Get Apache to act as a gzip proxy

Let’s say you want to repeatedly get a large amount of data (text, or something not in an already compressed format) from a RESTful webservice. But the webserver doesn’t compress the data when transferred over HTTP, and you have a slow connection on your end machine (such as your development machine). And so it takes your end client a while to load the data on every iteration, thus slowing down whatever you’re doing.

In this scenario you can use a server in the middle which has a fast connection, to act as a proxy and gzip the data for you.

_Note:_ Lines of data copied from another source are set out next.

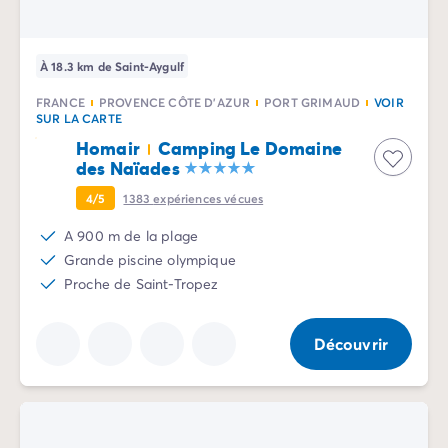
Camping Rhône-Alpes
Camping Ardèche
Camping Vallon-Pont-d'Arc
À 18.3 km de Saint-Aygulf
Camping Drôme
FRANCE
PROVENCE CÔTE D'AZUR
PORT GRIMAUD
VOIR
Camping Haute-Savoie
SUR LA CARTE
Camping Annecy
Homair
Camping Le Domaine
Camping Isère
des Naïades
Camping Savoie
4/5
1383
expériences vécues
Camping Espagne
Camping Cantabria
A 900 m de la plage
Camping Santander
Grande piscine olympique
Camping Catalogne
Proche de Saint-Tropez
Camping Costa Brava
Camping Barcelone
Découvrir
Camping Escala
Camping Palamos
Camping Tossa de Mar
Camping Costa Dorada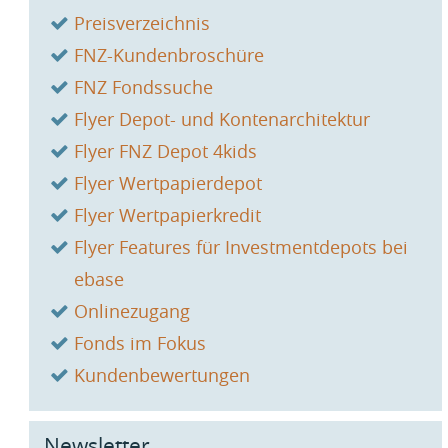
Preisverzeichnis
FNZ-Kundenbroschüre
FNZ Fondssuche
Flyer Depot- und Kontenarchitektur
Flyer FNZ Depot 4kids
Flyer Wertpapierdepot
Flyer Wertpapierkredit
Flyer Features für Investmentdepots bei
ebase
Onlinezugang
Fonds im Fokus
Kundenbewertungen
Newsletter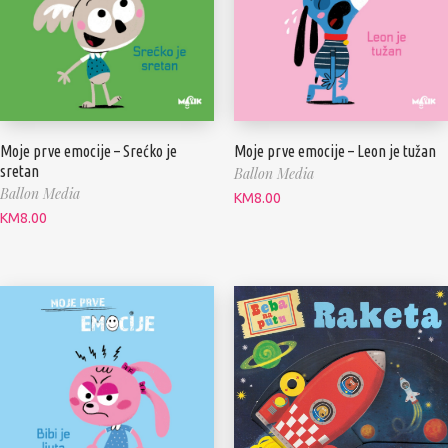
Moje prve emocije – Srećko je
Moje prve emocije – Leon je tužan
sretan
Ballon Media
Ballon Media
KM
8.00
KM
8.00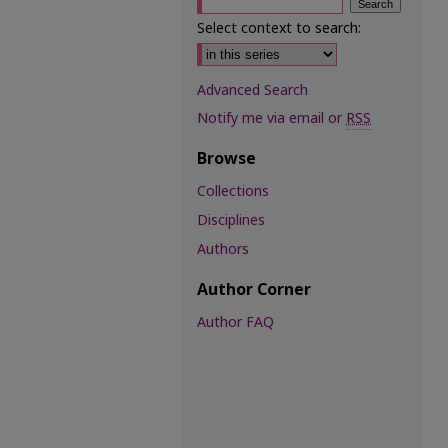
Select context to search:
Advanced Search
Notify me via email or
RSS
Browse
Collections
Disciplines
Authors
Author Corner
Author FAQ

This server could be hosted in the cloud somewhere.

First you’ll need to make sure that Apache is installed on this server, and the firewall allows access to port 80, or 443 if you’re going to be using HTTPS. You’ll need to make sure that the following Apache modules are installed: mod_proxy and mod_deflate.

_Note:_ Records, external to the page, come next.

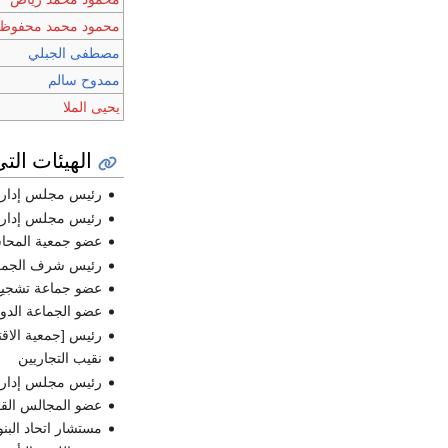
محمود محمد محفوظ
مصطفى الجبلي
ممدوح سالم
يحيى الملا
الهيئات التى
رئيس مجلس إدارة ا
رئيس مجلس إدارة 
عضو جمعية المحاس
رئيس شرف الجمعية 
عضو جماعة تشجيع
عضو الجماعة الدول
رئيس [جمعية الاقت
نقيب التجاريين
رئيس مجلس إدارة 
عضو المجالس الق
مستشار اتحاد البنو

Let’s say the data from the webservice you’re trying to get to is located at the URL http://www.webservice.com/data/json, and returns a giant block of json data. The configuration for this would be simple. Edit /etc/httpd/conf/httpd.conf (or wherever httpd.conf is according to your system) and add the following:

<IfModule mod_proxy.c>
    ProxyRequests On

    <Proxy *>
        Order deny,allow
        Allow from all
    </Proxy>

    ProxyPass /compressed http://www.webservice.com/data/json
    ProxyPassReverse /compressed http://www.webservice.com/data/json

    <Location /data>
        Order allow,deny
        Allow from all
        AddOutputFilterByType DEFLATE application/json
    </Location>
</IfModule>

And voila! Now when you visit the /compressed path on your middle-man Apache server, it will proxy and compress the json data from the upstream server before it ships it to you. So if your servers’s IP is 1.2.3.4, you’d use the URL http://1.2.3.4/compressed, and that will proxy to http://www.webservice.com/data/json and return the data compressed to your end client with the slow Internet connection, which will load much faster. Let’s say it’s 1mb of regular json text data, which should easily compress to 200kb or so, which will load 5x faster!

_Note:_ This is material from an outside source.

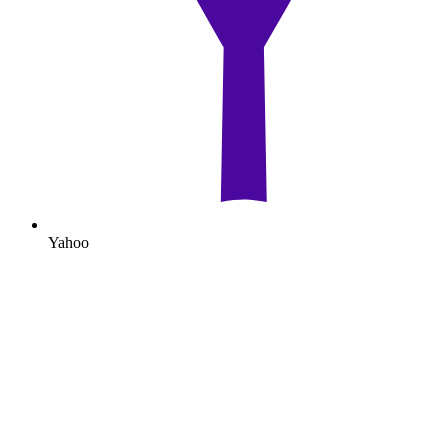
Yahoo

Note: you’ll of course need to make sure that the HTTP client you’re using supports gzip compression. If you’re doing this programatically, whatever HTTP API you’re using may allow you to do this. Or you’ll need to manually add the “Accept-Encoding: gzip” header, so the middle-man server knows to compress the data, and whatever content you get back, you’ll need to first decompress manually.